Reid was on the board, and later president and chairman, of the United Way of Greater Victoria and president of the Oak Bay Kiwanis Health Care Society from 1980 to 2004. The boardrooms at Kiwanis Pavilion and Rose Manor are named in Reid’s honour. He was also heavily involved in Operation Trackshoes, the Oak Bay Kiwanis Club’s Salvation Army Christmas Kettles annual door-to-door canvassing and the Heart and Stroke Foundation.

Reg played lacrosse (brother Jack was a Shamrocks player) and was a coach in the Victoria Minor Hockey Association in the 1950s and 1960s. Reg always tried to build a well-rounded student, and believed the gymnasium, field, track and theatre were as central to school life as the classroom.

He was especially a great believer in the value of school sports, a passion that bled into the community, with roles such as co-organizing with Ed Fougner the 1994 Canadian track and field trials for the Commonwealth Games. The Island high-school basketball championships, which Reid chaired for many years, were especially dear to his heart. Reid was also one of the greatest supporters of University of Victoria basketball and a diligent fundraiser, event organizer and MC for the Vikes.

“I never heard Reg utter a negative word. He was such a gentleman and always had a bounce in his step,” said former UVic basketball coach Ken Shields.

The community Reid supported so well returned that support when it rallied around him in a big way following a near-tragic incident in December of 1977 when he was stabbed in the Mount Douglas school parking lot after a rugby game by an unknown assailant jogging by in a track suit and wearing a balaclava. The incident was serious and the blade just missed a vital artery. Reid was hospitalized, yet his steely resolve shone through in recovery. The community response was immediate and compellingly heartfelt.

“There was such an incredible and huge outpouring of support for my dad from students, staff and the community … the banners and cards were extraordinary,” daughter Linda Reid said.

“My dad never skipped a beat and returned to doing what he loved, which was teaching and supporting youth. It’s quite remarkable.”
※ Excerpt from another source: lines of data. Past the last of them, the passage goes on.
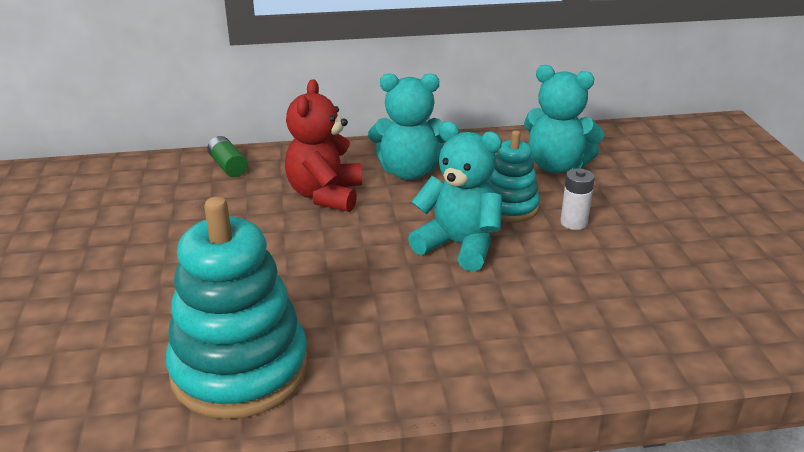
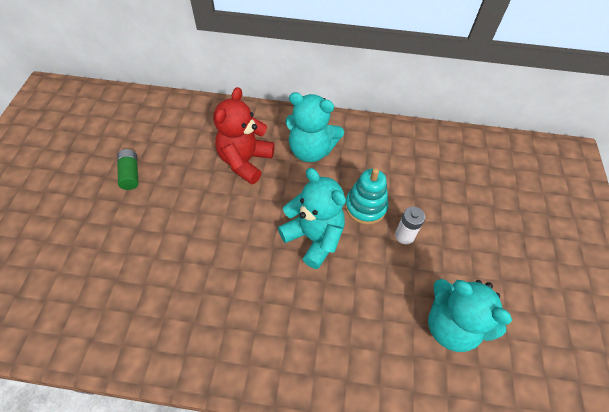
camera: 15 degrees right, 25 degrees up
turquoise stacking toy [166,197,308,419] -> none
green battery [207,136,248,177] -> green battery moved to [117,149,139,190]
turquoise teddy bear [524,65,604,173] -> turquoise teddy bear moved to [428,279,512,352]

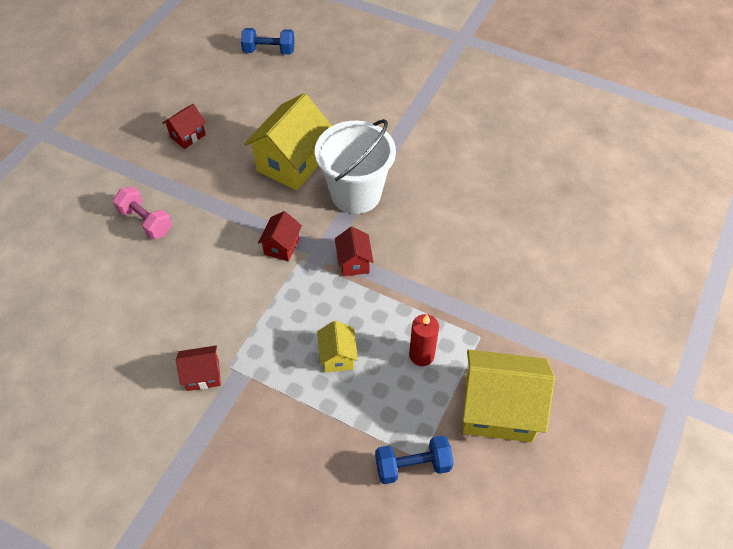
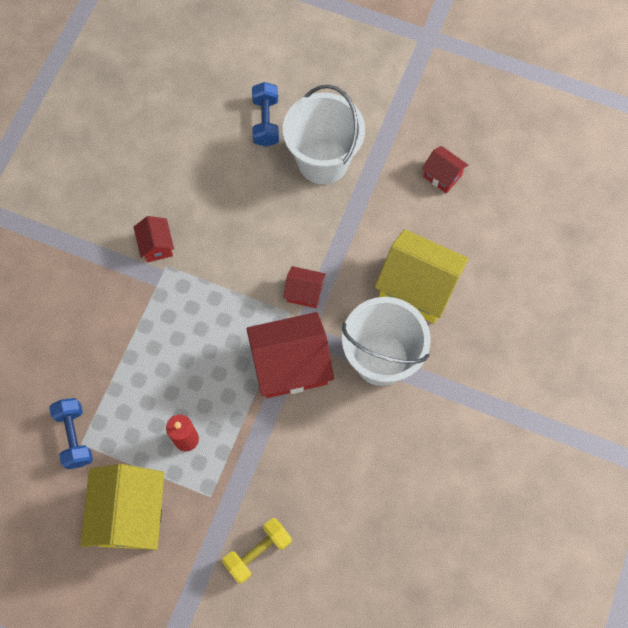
camera: 85 degrees right, 15 degrees up
pink dumbbell [113,186,172,239] -> white bucket [283,85,365,184]
blue dumbbell [241,28,295,55] -> blue dumbbell moved to [252,82,279,147]
yellow house [317,321,358,372] -> none
red house [335,227,373,276] -> red house [246,312,334,398], size x2.00
none -> yellow dumbbell [222,518,292,583]

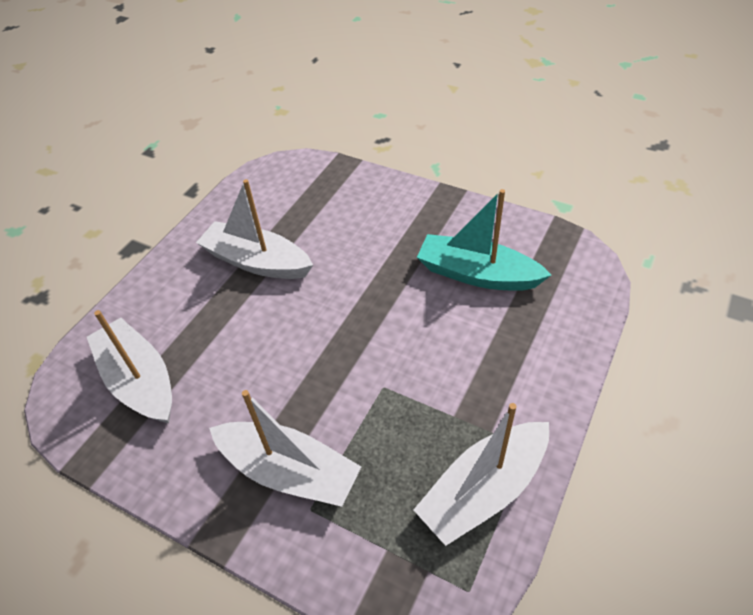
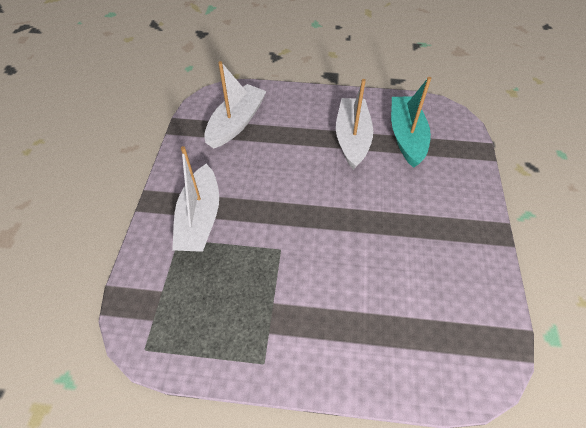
camera: 65 degrees right, 5 degrees up
white boat [414,403,549,546] -> none
turquoise boat [417,189,551,291] -> turquoise boat moved to [391,77,431,168]

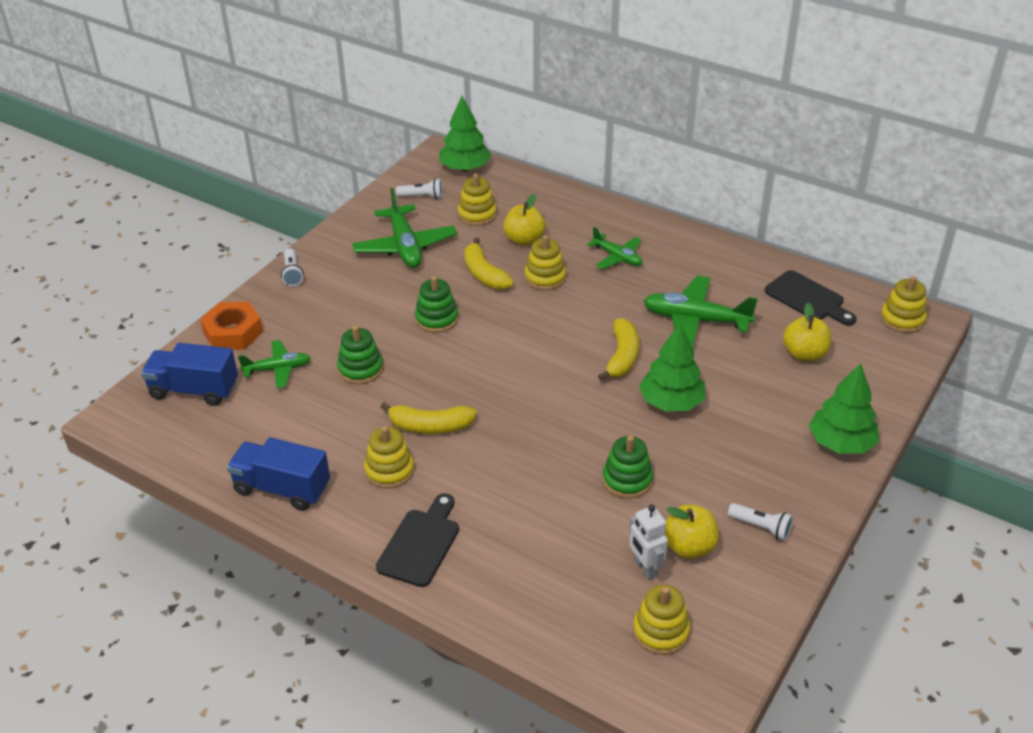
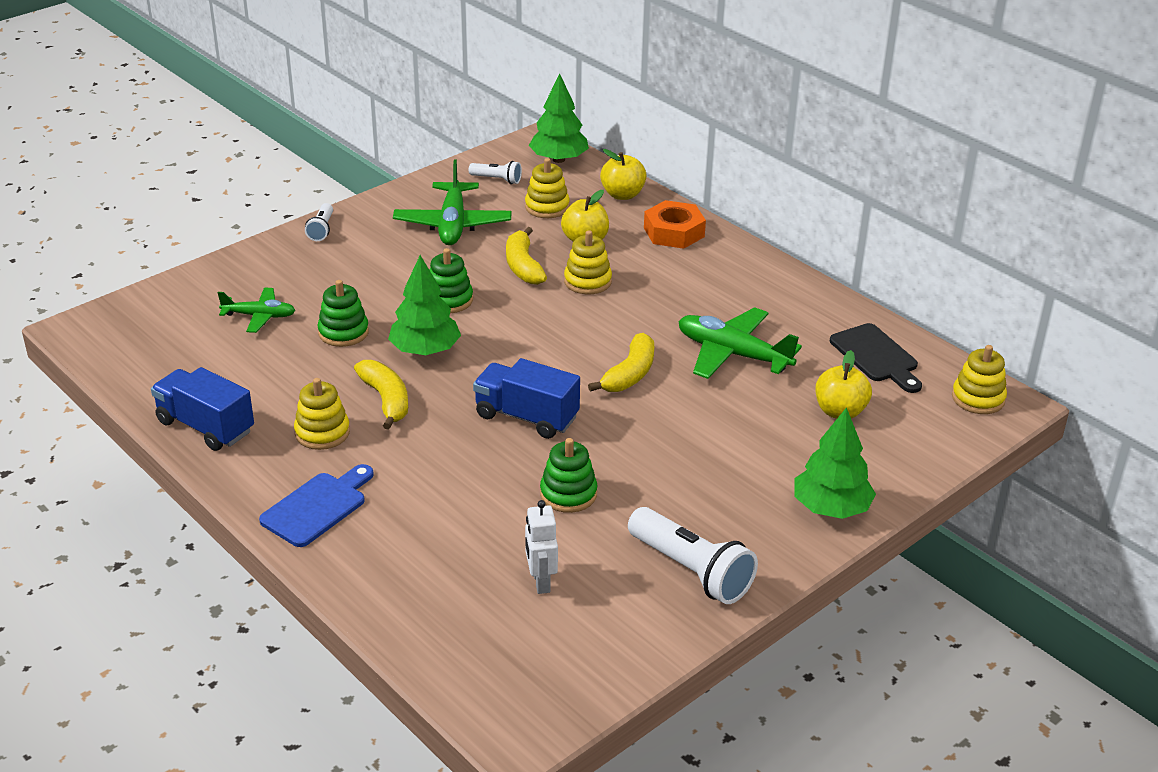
camera: 15 degrees right, 5 degrees down
blue truck [141,343,238,406] -> blue truck moved to [473,358,580,439]
orange nut [200,302,263,350] -> orange nut moved to [644,200,706,249]
black cutting board [376,493,459,587] -> blue cutting board [259,464,374,547]
yellow banana [381,402,477,434] -> yellow banana turned 135 degrees counterclockwise [354,360,408,430]
green plane [587,227,643,269] -> none
yellow stacking toy [633,585,690,655] -> none
green tree [639,324,705,412] -> green tree moved to [388,255,461,355]
yellow apple [664,504,719,559] -> yellow apple moved to [600,149,647,200]
white flashlight [728,503,793,540] -> white flashlight [628,507,758,604], size x1.92

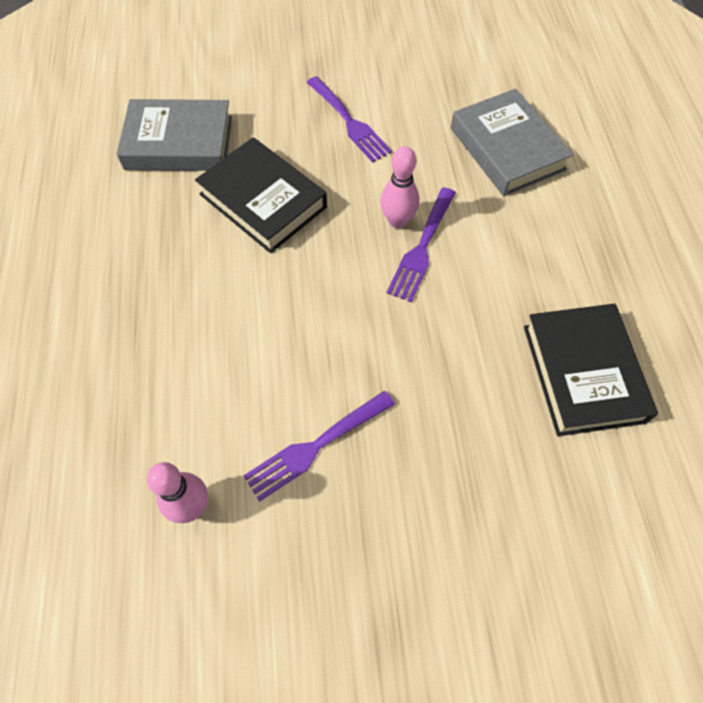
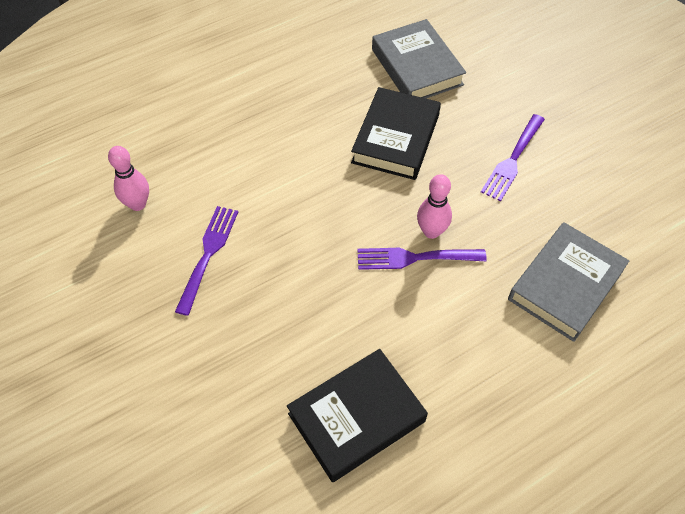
camera: 65 degrees right, 5 degrees down
purple fork [243,391,395,502] -> purple fork turned 75 degrees clockwise [175,206,238,316]

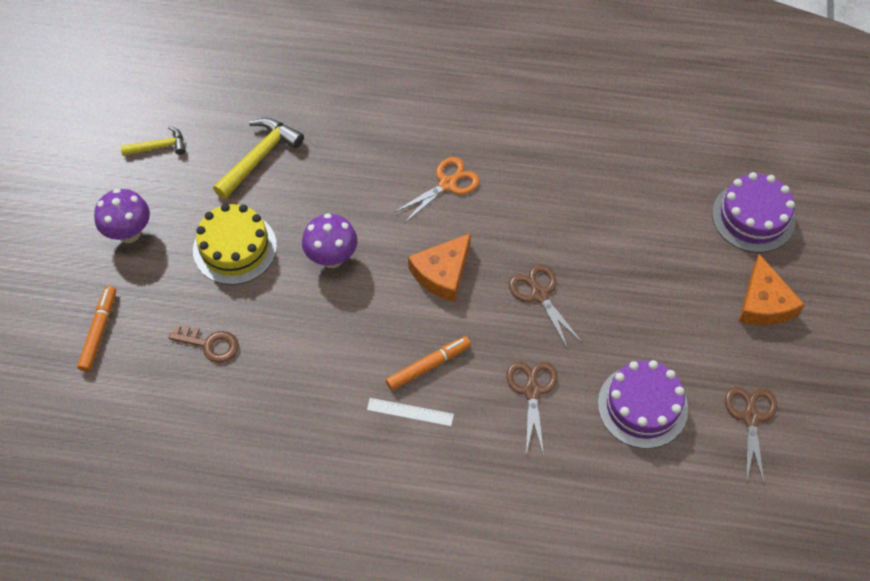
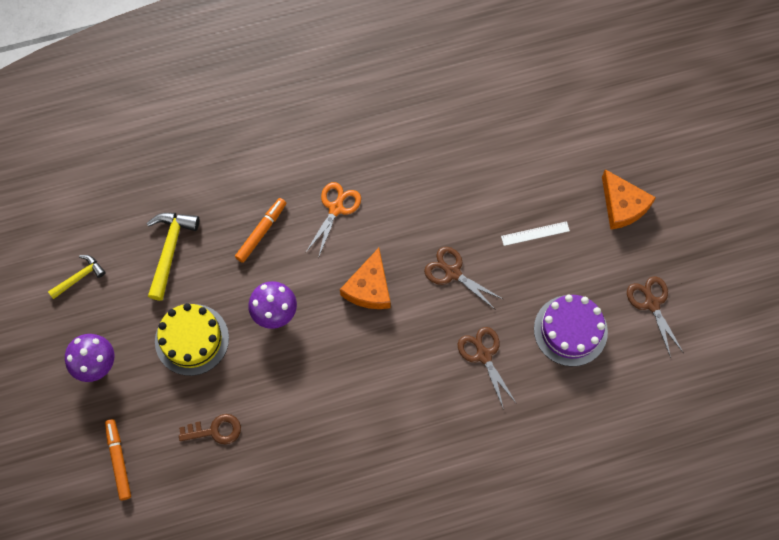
camera: 25 degrees left, 10 degrees up
white ruler [367,398,454,426] -> white ruler moved to [501,221,570,246]
orange marker [386,336,471,391] -> orange marker moved to [235,198,286,263]
purple cake [712,172,796,253] -> none

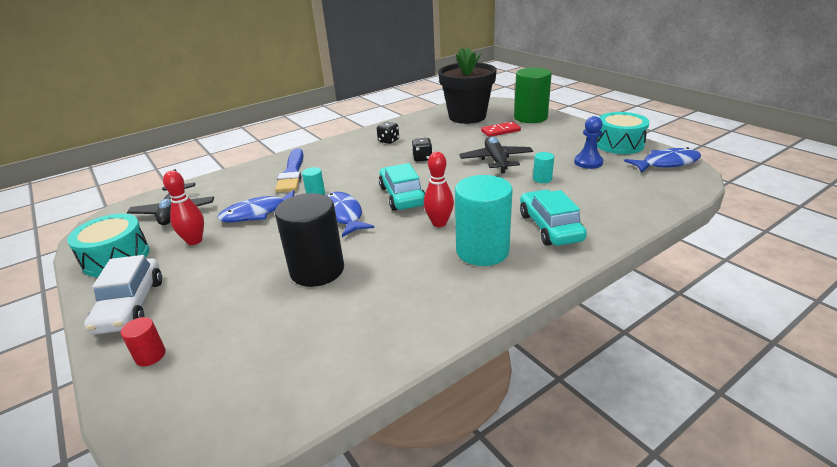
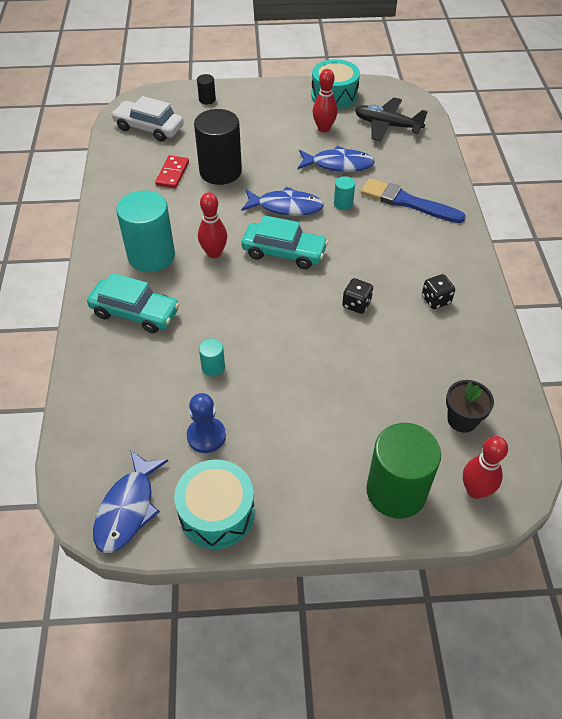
camera: 120 degrees right, 20 degrees up
white car [84,255,162,335] -> white car moved to [111,96,184,142]
red cylinder [121,317,166,366] -> black cylinder [197,74,216,104]
blue fish [217,190,295,222] -> blue fish turned 90 degrees clockwise [298,146,375,172]
black flower pot [438,47,497,124] -> black flower pot [446,380,494,433], size x0.47
black plane [459,136,533,173] -> none
red domino [481,122,521,137] -> red domino moved to [155,155,189,188]
none -> red bowling pin [463,436,508,499]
Two years before he retired, School District 61 sent Reid a letter in 1985, signed by superintendent B.A. Chandler and board chair Carol Pickup, thanking Reid for his more than three decades with the district. It read: “Your commitment to our young people is legendary, as is your community dedication. We simply do not know how many hours and days you have given of yourself over the past 30 years and if we tried to calculate it, we would undoubtedly need more than one adding machine.”

Reid is survived by wife, Iris, children Cliff (who became a musician), David (a Vancouver lawyer), Janet (a nurse and teacher in Utah) and Linda (a Victoria family doctor) and grandchildren Colin, Allison, Miles, Naomi, Fiona and Simon.